Doggybags : La série d’horreur à ne pas oublier

Dans (Re)Lire, nos rédacteurs se penchent sur des œuvres qui ne sont pas des nouveautés, mais qui ont marqué la littérature. Qu’il s’agisse de succès intemporels ou d’ouvrages injustement méconnus, venez (re)découvrir ces pépites du passé à nos côtés.

Doggybags est une série horrifique d’anthologie créée par le Label 619 et éditée par Ankama. Chaque titre propose trois récits, le plus souvent sous forme de one-shot. Trois histoires au scénario coup de poing et à l’esthétique unique, faisant la part belle à l’horreur.

S’inspirer du vieux pour faire du neuf

Doggybags est né avec une intention bien particulière, celle de rendre un hommage à la littérature pulp des années 1950, faire revivre l’esprit EC Comics de l’époque (Tales of the Crypt, Weird Science ou encore Shock Suspenstories), mais de façon moderne. 

Le défi est de taille, puisque le but est de retrouver le frisson de la lecture de ces anciennes histoires d’horreur, mises au placard depuis de nombreuses années par le Comics Code Authority. Des œuvres jugées trop violentes par le puritanisme américain et censées perturber la santé mentale de la jeunesse, à l’instar des jeux vidéo dans les années 2000.

Doggybags tome 1 par Run, Maudoux et Singelin
Doggybags tome 1 par Run, Maudoux et Singelin

Le premier tome de Doggybags donne vite le ton. Chaque récit est écrit par un artiste différent, respectivement Run (Mutafukaz), Maudoux (Freaks Squeele) et Singelin (Frontier, PTSD). Le récit de Run, presque entièrement graphique, mêle l’univers des clubs de bikers américains hors la loi, les fameux 1 %, à la thématique de la lycanthropie. Celui de Maudoux raconte l’histoire de la tueuse Masiko, de son enfant et de leur lutte pour survivre. Un récit bourré d’action, qui sert également de spin-off à Freaks Squeele. Masiko a d’ailleurs eu droit, depuis, à sa propre B.D. 

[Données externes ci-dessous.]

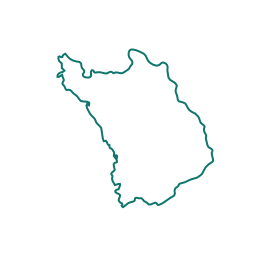 SVG path tracing the border of Chagang-do, rotated 292°
{"feature_id": "PRK-3310", "entity_name": "Chagang-do", "entity_type": "Province", "adm_level": 1, "iso_a3": "PRK", "parent_name": "North Korea", "parent_adm1": "", "projection": "mercator", "projection_center": [126.424, 40.896], "detail": "fine", "context": "isolated", "style": "outline", "palette": "teal", "viewbox_px": 256, "rotation_deg": 292, "n_neighbors": 0, "source": "natural_earth", "source_scale": "10m", "svg_char_len": 4026}
<svg xmlns="http://www.w3.org/2000/svg" viewBox="0 0 256 256"><g transform="rotate(292 128 128)"><path d="M168.0,36.9L168.7,37.7L168.8,39.9L169.2,40.5L170.2,40.4L171.9,40.8L173.3,41.9L173.1,42.5L171.7,45.1L170.5,47.8L170.0,50.9L170.1,53.3L170.4,55.6L170.8,57.1L171.0,57.8L170.9,58.7L170.3,60.2L169.1,61.0L167.8,61.7L166.6,62.6L165.8,64.0L165.3,65.2L164.6,66.0L163.3,66.4L161.1,66.0L160.1,66.3L159.2,67.4L159.0,68.6L159.2,70.3L159.7,71.8L160.2,72.9L161.6,74.1L163.0,74.0L165.7,72.8L166.4,72.6L167.2,72.6L168.0,72.9L168.3,73.7L168.2,74.5L167.2,75.6L166.9,76.3L167.1,76.9L168.5,79.3L169.1,80.9L169.5,82.6L170.0,86.1L170.8,88.1L173.3,90.2L173.9,91.8L173.7,92.8L173.4,93.4L173.4,94.1L174.4,95.1L175.1,96.2L175.5,97.5L175.9,100.3L176.8,102.2L178.3,103.5L182.6,106.4L183.6,106.8L185.9,107.0L188.9,107.9L190.0,107.7L191.5,106.8L192.4,105.4L193.2,103.9L194.3,102.4L196.0,101.2L198.2,100.4L200.4,100.4L202.0,101.6L202.7,103.5L203.1,106.1L203.2,108.8L203.1,111.0L202.8,114.7L201.7,117.2L197.9,121.4L196.7,124.0L196.1,127.7L196.5,131.2L198.1,133.4L201.0,134.8L201.9,136.0L202.0,138.0L201.7,139.4L201.1,140.5L200.3,141.3L199.3,141.9L196.0,143.0L190.1,146.5L188.5,148.8L187.4,154.7L186.0,157.0L185.0,157.5L181.6,157.9L180.2,158.3L179.1,158.9L178.1,159.8L176.9,160.9L174.6,162.6L172.8,163.6L171.8,165.3L172.3,168.9L172.2,171.8L170.8,173.9L169.0,175.9L167.6,178.2L167.1,179.9L166.8,181.7L166.6,183.5L166.6,184.9L164.8,188.9L163.6,190.3L160.8,192.7L160.2,193.5L159.8,194.0L159.2,196.3L158.7,197.6L158.2,198.3L157.6,198.6L156.3,198.7L155.2,198.9L154.6,199.2L154.0,199.5L152.9,200.3L152.2,201.2L151.3,202.4L150.6,203.1L150.0,203.5L148.3,203.8L147.7,204.0L147.0,204.4L142.1,207.9L141.3,208.7L140.7,209.4L140.4,209.9L140.3,210.4L140.0,212.4L139.8,213.1L139.4,214.1L138.8,214.7L138.3,214.9L136.0,215.1L135.1,215.5L130.6,218.7L129.7,219.1L129.1,219.1L128.5,219.0L128.0,218.8L124.7,216.5L121.7,215.1L120.2,214.6L113.2,213.8L111.6,213.1L108.2,210.9L107.2,209.8L103.9,205.6L98.9,200.9L96.8,198.1L95.5,196.7L94.9,196.4L94.4,196.3L93.4,196.4L92.4,196.1L91.6,195.6L90.7,194.9L90.0,194.6L89.4,194.5L88.3,194.5L87.2,194.7L86.1,195.2L85.0,195.9L84.4,196.1L83.7,196.1L82.6,196.0L81.9,195.6L81.3,195.2L80.1,194.1L71.2,188.2L68.7,185.9L68.2,185.2L67.9,184.5L68.0,184.0L68.3,183.5L68.7,183.0L69.0,182.5L69.1,181.9L69.0,181.4L68.7,180.9L65.5,177.5L65.3,177.0L65.1,176.5L65.0,176.0L65.0,175.4L65.2,174.9L65.7,173.8L65.9,173.2L66.2,170.4L66.3,170.2L67.2,168.6L67.5,168.0L67.6,167.5L67.8,167.0L67.8,166.4L67.6,165.9L67.0,164.6L66.9,164.3L66.5,162.0L66.1,161.3L65.7,161.0L65.1,160.9L63.9,161.3L63.2,161.3L62.4,161.0L61.9,160.5L59.5,157.4L58.8,156.7L58.1,156.2L52.8,153.1L53.1,151.7L53.6,151.2L54.9,151.5L55.6,151.0L55.9,150.4L55.9,149.0L56.2,148.2L56.9,147.0L57.6,146.4L58.6,146.2L61.7,146.1L62.8,145.7L63.3,144.6L63.4,142.4L63.8,140.5L64.7,139.8L65.8,140.1L66.9,141.0L67.4,141.9L67.6,142.2L72.1,142.1L73.1,141.4L72.4,139.9L70.2,137.2L73.2,133.5L74.8,132.3L74.9,132.2L77.3,131.7L77.9,131.4L78.3,130.8L78.6,130.1L79.1,129.7L79.8,129.6L80.5,129.8L83.7,131.3L84.5,131.2L87.6,129.0L88.5,128.5L89.8,128.3L90.6,128.8L91.5,129.8L92.4,130.5L93.4,130.0L94.5,129.1L96.9,128.8L97.9,128.3L98.4,127.3L98.0,126.8L97.0,126.7L95.8,126.9L96.7,125.4L98.0,124.9L99.4,124.7L100.7,123.7L102.3,121.3L102.7,120.1L102.5,119.2L103.0,118.4L103.6,117.9L104.4,117.5L105.2,117.2L105.0,115.9L105.7,114.9L106.9,113.8L107.8,112.4L106.7,110.5L108.5,108.8L117.1,103.7L118.2,102.8L118.9,101.6L120.8,97.2L121.7,96.1L123.6,94.2L124.4,93.0L126.2,88.8L127.0,87.5L130.8,82.9L133.2,81.1L135.4,81.1L135.2,81.6L135.0,82.0L134.8,82.3L134.4,82.6L134.4,83.3L137.0,82.6L137.0,80.0L135.9,76.8L135.4,74.2L135.9,72.9L138.5,68.7L139.8,64.1L141.2,61.3L141.5,59.9L141.2,58.6L140.4,57.2L140.4,56.0L143.1,53.1L144.3,50.7L145.5,50.4L148.2,50.6L149.0,50.1L151.4,47.8L152.6,47.1L151.6,46.2L150.5,45.5L149.5,44.8L149.0,43.5L150.3,43.0L151.5,43.0L152.6,43.5L153.7,44.2L155.9,46.8L157.3,47.6L157.8,46.7L158.8,44.2L163.1,42.4L164.0,39.7L164.8,38.6L166.4,37.4L168.0,36.9Z" fill="none" stroke="#0f766e" stroke-width="2"/></g></svg>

Quant à Singelin il signe une histoire directement inspiré d’un épisode de Shock Suspenstories : Carrion Death, la poursuite d’un braqueur par un policier en plein désert. Si, à l’époque, le récit avait l’air presque banal au milieu des autres, la remise au goût du jour par Singelin se montre pleine d’inspirations originales. Le policier à des allures de « Judge Dread », quant à la poursuite, elle semble tout droit tirée d’une production Grindhouse comme Boulevard de la mort, lui même inspiré des films de série B.

La totalité de la revue est agrémentée de textes introductifs, de pubs, de bonus, d’informations complémentaires, parfois utiles à la narration ou simplement pour le fun, de clins d’œil et de références réelles ou fictives. Elle se paye même le luxe de fournir un poster détachable. Il est difficile de ne pas faire l’éloge de Doggybags, au vu de sa qualité éditoriale pour son prix tout à fait modeste.

Il est même fort probable que ce soit son hommage aux pulps et la manière de traiter son contenu qui font qu’aujourd’hui la plupart des œuvres du Label 619 soient considérées, auprès des magasins et du lectorat, comme des comics. 

Doggybags c’est désormais 17 titres, plusieurs one-shots, pour une pléthore d’histoires et d’artistes différents. De nombreuses heures de lecture en perspective. Le numéro 6 à même été scénarisé en partie par Céline Tran ! 
Grâce à Doggybags, le Label 619 a pu rendre hommage à de nombreuses histoires qui avaient été invisibilisées par le Comic Code Authority, et participer à les faire connaître en France.  Aujourd’hui, des titres tels que Tales of the Crypt, Shock Suspenstories, Weird Science et bien d’autres ont été publiés par Akileos. Si les histoires de Doggybags vous ont plu, ou que vous souhaitez simplement découvrir tout un pan historique de la culture du comics, nous ne pouvons que vous conseiller de lire ces titres.

Le Label 619 est né en 2008, édité anciennement chez Ankama puis, à ce jour, chez Rue de Sèvres,  il s’est imposé comme une référence dans le paysage de la bande dessinée franco-belge. C’est grâce à la diversité de ses titres, mais surtout  au talent de son collectif d’artistes. Aujourd’hui, on peut le dire sans peine, lire une œuvre du Label est à la fois un gage de qualité scénaristique, graphique et éditoriale.